The problem with the communist ideal of absolute equality is that the result is absolute misery – instead of everybody being pulled up, all are pulled down.
September 21st, 2004 at 10:03 am
Trouble Brewing in East Germany?
Xlrq has a great run-down of the latest election that was held in Germany that had decendants of the Nazi party picking up 9% of the vote, and the former Communist party, the same that terrorized its citizens and built…
September 21st, 2004 at 10:17 am
Up until the 60s or so, West Germany was one of the strongest economies in Europe. Then we brought about the fall of Communism.
Had Communism fallen back when West Germany’s economy was still more or less free of Western-style “democratic” socialism, the impact of reabsorbing East Germany into a reunified Vaterland would have been far less of a problem.

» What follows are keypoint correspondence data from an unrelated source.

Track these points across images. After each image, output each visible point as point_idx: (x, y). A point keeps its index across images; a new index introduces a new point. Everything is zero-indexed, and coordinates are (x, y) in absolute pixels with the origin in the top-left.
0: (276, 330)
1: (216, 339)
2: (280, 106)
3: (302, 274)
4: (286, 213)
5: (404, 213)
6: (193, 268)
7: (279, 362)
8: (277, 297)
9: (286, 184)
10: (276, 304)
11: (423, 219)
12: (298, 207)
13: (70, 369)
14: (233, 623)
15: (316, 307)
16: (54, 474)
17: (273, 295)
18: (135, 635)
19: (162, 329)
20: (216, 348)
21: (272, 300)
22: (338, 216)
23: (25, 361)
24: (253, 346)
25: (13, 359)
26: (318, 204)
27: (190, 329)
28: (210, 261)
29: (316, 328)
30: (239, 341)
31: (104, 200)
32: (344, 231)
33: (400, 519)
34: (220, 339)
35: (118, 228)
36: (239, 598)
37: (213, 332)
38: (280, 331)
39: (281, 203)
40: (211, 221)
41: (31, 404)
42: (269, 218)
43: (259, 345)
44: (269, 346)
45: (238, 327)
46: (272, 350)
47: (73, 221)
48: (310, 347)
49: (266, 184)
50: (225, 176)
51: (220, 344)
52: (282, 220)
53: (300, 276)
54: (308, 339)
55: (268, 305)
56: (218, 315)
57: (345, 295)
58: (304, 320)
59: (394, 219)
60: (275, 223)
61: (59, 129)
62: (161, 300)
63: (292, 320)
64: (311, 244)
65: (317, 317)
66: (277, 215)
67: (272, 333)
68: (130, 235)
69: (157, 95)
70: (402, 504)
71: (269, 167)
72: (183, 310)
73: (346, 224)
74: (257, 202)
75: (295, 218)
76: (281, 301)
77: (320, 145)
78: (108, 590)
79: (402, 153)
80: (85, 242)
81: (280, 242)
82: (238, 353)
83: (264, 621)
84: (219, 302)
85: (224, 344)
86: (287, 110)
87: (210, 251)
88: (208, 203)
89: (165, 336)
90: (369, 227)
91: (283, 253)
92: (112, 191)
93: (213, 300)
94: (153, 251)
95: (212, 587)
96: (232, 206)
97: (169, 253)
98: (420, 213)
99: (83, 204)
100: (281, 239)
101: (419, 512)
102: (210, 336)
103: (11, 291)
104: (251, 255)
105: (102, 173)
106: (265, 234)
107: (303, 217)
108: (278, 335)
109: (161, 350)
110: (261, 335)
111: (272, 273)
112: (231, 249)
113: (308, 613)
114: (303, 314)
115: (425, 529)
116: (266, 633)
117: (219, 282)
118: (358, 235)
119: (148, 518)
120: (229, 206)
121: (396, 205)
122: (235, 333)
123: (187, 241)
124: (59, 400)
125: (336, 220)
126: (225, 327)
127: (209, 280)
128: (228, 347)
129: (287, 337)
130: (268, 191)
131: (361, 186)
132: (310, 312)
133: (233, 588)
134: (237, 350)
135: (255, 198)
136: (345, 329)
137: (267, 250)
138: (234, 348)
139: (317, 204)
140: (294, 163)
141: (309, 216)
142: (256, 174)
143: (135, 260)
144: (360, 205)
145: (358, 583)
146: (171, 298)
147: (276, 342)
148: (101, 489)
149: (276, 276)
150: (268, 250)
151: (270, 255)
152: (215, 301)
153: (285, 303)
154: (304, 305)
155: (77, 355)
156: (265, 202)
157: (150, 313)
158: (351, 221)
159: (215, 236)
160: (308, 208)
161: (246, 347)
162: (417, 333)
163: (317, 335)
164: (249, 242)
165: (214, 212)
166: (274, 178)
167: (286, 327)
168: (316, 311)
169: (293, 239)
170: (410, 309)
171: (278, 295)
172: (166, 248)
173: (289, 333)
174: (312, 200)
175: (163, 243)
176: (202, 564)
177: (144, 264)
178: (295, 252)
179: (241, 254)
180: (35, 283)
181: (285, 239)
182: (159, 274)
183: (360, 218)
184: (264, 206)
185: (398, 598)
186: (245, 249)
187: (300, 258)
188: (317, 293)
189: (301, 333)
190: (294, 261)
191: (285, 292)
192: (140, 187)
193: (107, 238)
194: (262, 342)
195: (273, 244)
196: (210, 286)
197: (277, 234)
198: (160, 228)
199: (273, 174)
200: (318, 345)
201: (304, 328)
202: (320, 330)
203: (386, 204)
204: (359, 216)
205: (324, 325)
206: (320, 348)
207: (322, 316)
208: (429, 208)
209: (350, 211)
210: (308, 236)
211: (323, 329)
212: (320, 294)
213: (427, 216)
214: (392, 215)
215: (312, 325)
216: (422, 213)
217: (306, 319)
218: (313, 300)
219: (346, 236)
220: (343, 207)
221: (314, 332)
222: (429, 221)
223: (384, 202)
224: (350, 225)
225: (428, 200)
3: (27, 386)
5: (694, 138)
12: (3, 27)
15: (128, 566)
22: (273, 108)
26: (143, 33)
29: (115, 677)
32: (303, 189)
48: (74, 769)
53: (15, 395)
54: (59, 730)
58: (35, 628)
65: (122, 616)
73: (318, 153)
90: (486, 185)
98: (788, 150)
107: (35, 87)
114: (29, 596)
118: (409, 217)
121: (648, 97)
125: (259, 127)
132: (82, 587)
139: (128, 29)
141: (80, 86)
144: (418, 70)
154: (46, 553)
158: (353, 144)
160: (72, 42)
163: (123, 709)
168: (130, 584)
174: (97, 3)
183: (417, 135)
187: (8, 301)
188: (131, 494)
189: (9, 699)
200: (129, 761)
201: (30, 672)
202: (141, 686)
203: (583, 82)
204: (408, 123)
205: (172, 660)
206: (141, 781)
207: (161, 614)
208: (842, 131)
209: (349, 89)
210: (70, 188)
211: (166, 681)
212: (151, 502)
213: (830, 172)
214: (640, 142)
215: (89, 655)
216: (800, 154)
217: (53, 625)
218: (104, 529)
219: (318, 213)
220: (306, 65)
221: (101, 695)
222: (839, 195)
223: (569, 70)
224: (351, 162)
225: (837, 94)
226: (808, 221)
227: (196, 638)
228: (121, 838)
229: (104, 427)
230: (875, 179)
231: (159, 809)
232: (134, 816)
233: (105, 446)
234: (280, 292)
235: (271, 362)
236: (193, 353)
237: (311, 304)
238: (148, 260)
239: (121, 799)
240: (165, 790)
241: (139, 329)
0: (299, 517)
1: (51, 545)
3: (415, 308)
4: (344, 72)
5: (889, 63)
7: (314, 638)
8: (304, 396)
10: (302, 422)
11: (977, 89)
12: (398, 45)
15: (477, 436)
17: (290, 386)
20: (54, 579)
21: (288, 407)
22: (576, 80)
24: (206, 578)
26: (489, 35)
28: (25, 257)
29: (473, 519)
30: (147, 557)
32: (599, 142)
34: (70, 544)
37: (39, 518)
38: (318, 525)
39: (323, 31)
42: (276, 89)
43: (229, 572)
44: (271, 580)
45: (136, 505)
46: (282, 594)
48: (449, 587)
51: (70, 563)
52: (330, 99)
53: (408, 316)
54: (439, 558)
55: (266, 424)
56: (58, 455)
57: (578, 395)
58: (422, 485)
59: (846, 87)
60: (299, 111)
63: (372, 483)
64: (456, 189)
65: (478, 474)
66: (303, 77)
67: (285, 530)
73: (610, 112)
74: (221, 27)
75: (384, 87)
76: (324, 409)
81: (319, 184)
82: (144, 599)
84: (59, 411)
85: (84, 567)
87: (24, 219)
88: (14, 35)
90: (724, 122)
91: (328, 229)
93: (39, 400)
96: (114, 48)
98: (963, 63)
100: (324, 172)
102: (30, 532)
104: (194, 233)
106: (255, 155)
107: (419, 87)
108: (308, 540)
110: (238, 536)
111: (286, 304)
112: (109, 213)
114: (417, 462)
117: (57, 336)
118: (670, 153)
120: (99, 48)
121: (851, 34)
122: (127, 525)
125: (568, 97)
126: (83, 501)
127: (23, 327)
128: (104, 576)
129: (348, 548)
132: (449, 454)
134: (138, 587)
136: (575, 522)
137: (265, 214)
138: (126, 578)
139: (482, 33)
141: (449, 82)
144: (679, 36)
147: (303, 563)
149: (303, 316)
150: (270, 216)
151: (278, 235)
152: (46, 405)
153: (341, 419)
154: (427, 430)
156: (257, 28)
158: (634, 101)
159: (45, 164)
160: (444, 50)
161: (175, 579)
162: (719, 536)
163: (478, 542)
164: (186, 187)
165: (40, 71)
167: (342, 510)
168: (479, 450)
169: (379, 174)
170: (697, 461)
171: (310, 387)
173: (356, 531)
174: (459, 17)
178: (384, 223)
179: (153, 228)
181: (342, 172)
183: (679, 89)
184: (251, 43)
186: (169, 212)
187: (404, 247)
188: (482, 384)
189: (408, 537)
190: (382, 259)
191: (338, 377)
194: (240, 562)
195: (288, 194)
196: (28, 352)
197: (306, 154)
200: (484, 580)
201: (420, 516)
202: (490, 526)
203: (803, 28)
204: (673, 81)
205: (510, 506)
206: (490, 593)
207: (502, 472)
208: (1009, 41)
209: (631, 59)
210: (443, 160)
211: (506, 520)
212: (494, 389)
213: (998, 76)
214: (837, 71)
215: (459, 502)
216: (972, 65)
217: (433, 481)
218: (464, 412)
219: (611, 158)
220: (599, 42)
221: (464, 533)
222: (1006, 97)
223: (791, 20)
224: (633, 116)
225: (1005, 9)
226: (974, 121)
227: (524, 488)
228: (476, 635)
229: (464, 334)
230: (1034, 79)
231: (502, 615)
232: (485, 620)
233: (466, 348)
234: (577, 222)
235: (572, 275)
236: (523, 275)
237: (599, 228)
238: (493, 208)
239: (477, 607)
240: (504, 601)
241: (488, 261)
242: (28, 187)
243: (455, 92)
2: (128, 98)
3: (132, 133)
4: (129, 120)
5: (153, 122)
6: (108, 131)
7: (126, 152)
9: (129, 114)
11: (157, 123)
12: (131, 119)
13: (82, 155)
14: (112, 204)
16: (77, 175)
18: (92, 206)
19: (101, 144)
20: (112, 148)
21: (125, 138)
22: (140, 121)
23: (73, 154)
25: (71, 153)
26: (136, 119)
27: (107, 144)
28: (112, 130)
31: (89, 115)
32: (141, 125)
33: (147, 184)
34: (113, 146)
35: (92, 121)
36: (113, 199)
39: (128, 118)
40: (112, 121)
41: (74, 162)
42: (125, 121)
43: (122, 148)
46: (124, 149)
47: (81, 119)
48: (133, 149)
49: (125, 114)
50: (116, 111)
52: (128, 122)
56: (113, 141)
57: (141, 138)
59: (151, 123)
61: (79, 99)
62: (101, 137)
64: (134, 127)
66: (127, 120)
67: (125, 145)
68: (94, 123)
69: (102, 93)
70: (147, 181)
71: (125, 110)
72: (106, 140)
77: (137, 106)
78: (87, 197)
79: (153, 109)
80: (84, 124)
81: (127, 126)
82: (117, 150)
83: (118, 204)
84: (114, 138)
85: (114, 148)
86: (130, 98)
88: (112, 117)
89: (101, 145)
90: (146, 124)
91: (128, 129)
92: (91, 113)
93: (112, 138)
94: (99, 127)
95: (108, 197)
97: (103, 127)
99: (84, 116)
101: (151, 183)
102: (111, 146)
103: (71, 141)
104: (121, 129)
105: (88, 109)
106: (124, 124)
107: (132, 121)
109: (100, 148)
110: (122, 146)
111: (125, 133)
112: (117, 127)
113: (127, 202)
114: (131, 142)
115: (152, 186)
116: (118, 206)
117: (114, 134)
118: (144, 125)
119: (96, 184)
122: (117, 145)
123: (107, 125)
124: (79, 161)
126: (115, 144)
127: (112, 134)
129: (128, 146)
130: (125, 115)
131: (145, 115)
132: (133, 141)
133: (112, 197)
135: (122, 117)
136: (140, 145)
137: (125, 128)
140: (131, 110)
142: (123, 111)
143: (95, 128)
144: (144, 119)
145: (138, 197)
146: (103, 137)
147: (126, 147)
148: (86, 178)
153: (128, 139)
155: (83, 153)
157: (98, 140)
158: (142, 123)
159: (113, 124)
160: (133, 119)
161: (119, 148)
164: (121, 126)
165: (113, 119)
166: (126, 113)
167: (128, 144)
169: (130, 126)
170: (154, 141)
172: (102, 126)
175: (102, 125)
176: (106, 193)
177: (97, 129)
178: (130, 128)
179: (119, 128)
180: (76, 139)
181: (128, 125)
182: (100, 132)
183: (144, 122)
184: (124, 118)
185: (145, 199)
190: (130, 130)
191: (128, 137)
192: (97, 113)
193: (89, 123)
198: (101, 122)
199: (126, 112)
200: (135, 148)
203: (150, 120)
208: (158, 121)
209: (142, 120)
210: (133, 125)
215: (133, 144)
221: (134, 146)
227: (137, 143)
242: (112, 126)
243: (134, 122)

Thing is, between the 1960s and reunification in 1989, Germany took a left = not right = wrong turn. And that’s why Germany’s economy is doing so much more poorly than it might.
September 21st, 2004 at 11:46 am
What you’re calling the “NSDAP” is more commonly abbreviated “NSPD” unless I’m mistaken.
September 21st, 2004 at 12:14 pm
The abbreviation was right, but I butchered the full name in the original post. It’s fixed now.
September 21st, 2004 at 8:42 pm
What this says to me is that a large number of people in the east aren’t happy with the fruits of reunification. No big surprise. It will take a generation or more for this to pass.